Forensic Friday 24: Pipes are dead, long live the pipes!
Welcome to forensic….Sunday??? Well I have awoken from my desk to bring you the case file as quickly as possible! And this one is an interesting one! Pipes have been conquered completely! And now we bring… PIPES 2: ELECTRIC BOOGALOO (Terrible joke and reference I know); but yes, good tidings for a good week! I’ll pass it onto Dillan…
Better Pipes #
Building on last weeks post, we’ve tinkered with how pipes work, keeping the same idea of cells, but changing the way the pipes decide how much fluid they are giving to neighbours, and how much they receive from neighbours. A TL;DR is that we set a certain number of cells as “transfer fluid out cells”, and another number of cells as “transfer fluid in cells”. If a fluid holder has a lot of transfer in cells and no transfer out cells, then it will keep taking in liquids, but not pass it on to its neighbours etc. This allows liquid to have a much more “liquidy” feel, where it looks like the liquid is creating waves through the pipes, which was a really cool by-product!
Pipes 2: Electric Boogaloo #
Another one of the issues highlighted in last weeks blog was making powered fluid entities in game. Giving a little summary of behind the scenes work, we have a system where all placeable tiles in the game extend from a base class called
TileEntity. Building on top of this, we then have a base class for all powered items (called
PowerEntity) and all fluid holders (called
FluidHolderEntity), with each of these extending from
TileEntity. Still with me?
This is where a slight problem comes. What if we want an entity that is both powered and holds fluid? C# (and most other languages) don’t allow multiple inheritance since it causes a lot more problems that it would solve. Therefore, what I’ve been working on is an interface for fluid, that will allow powered entities (and any entity) to interact with fluid within the game. This will allow the addition of pumps etc. that require power, but that we also want to transport fluids. Expect to see more next week! Passing it onto TD350…
News from the UI World #
A very rudimentary test of the new UI system (It’ll look a lot better in the future of course!)
We bring good tidings from the world of user interfaces! We recently discovered a better way to create UI in a more programmatic way. There will be some development overhead from having to recreate our with the new system, but the long term speed up in development time would be more than worth it.
Sparing y’all from the details, our old UI relies on Unity’s more than lacklustre UI system which is fine for all games other than simulation heavy ones. When we need to display a lot of information from various sources, it can become a brain melt to create UI.
With the new system, we can create UI using frameworks borrowed from the web development world, which are great for fast iterative design, display data easily, and styling things on the fly. With our currently system styling has to be done in a more manual way. We can’t just type
height = 70 pixels we have to literally drag an element to where we want it to be, resize it, write a script to make sure it creates elements inside it etc. Just a lot of pain!

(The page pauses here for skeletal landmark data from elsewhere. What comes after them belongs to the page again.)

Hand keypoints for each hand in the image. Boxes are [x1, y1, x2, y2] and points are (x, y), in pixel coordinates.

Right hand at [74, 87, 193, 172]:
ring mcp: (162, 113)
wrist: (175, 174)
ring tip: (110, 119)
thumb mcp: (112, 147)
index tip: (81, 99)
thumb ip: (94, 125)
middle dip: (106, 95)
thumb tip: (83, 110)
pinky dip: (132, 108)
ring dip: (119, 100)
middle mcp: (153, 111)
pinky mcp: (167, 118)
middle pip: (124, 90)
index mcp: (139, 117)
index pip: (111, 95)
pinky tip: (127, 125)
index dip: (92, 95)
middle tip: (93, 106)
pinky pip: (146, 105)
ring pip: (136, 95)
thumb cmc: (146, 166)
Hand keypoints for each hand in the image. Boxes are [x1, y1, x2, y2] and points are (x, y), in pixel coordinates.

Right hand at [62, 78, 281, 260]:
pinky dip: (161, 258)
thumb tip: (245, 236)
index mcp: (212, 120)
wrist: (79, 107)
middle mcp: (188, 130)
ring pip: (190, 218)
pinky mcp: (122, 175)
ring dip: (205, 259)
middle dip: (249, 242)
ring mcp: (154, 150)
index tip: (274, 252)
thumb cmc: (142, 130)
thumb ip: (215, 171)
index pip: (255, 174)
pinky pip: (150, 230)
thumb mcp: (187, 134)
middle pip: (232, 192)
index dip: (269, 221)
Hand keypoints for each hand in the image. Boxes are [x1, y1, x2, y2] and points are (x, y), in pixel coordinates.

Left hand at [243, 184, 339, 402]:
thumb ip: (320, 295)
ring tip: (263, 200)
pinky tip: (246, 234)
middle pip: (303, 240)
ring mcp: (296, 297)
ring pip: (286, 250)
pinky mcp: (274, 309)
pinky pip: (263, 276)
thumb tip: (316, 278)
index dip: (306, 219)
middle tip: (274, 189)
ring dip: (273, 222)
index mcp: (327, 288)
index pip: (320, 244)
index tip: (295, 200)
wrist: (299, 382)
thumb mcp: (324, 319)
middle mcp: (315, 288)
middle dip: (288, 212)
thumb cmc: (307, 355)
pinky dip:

We will be testing out the new UI system very soon. Over December we plan to overhaul the UI amongst other things. We also plan to make the game testable which will likely be our final major overhaul of the actual codebase.
A Quick Aside #
In other news, I just wanted to take this quick aside to point out *Drumroll.. .. . .. * The game has 27 thousand lines of code :partying_face: . That’s A LOT, and that’s only counting the code we have written
ᕦ(ò_óˇ)ᕤ. In some ways, it is a measure for how close we are to finishing. a rather crude measure, but still one that can be used sparingly. Let’s crunch the numbers:
Most games of this genre look a bit like this:
Rimworld: 100,000 circa 2016
Prison Architect: 112,341 circa 2013
Factorio: ~100,000 circa 2014 | ~700,000 circa 2021
All in all, 100,000 lines of code seems to be the golden number. When we reach 100,000 lines of code, there is little doubt that the game would still be unplayable let alone finished completely (outside of expansions). The first alpha version of factorio had around
~50,000 lines of code! So I can roughly say that we are perhaps…
54% away from a playable alpha (feels like an accurate figure)
27% away from a full release (Not sure about this one, we like to be optimistic!)
Anyways, this exercise will prove to be completely useless, I am sure of it, but it is fun to speculate about this stuff. Anyways I should head back to writing some more lines!
Case Closed #
That’s all we have to offer in this case file, so I’m marking it as closed. A lot of interesting stuff will be happening in December so keep your eyes peeled wide open! Case closed.
P.S. Bug of the week will officially start next week, but see attached our personal favourite bug this week!
Pipes can get dragged through fluid storage blocks, causing game breaking issues! (Fluid storage is still using a place holder. It’s all white for noW!)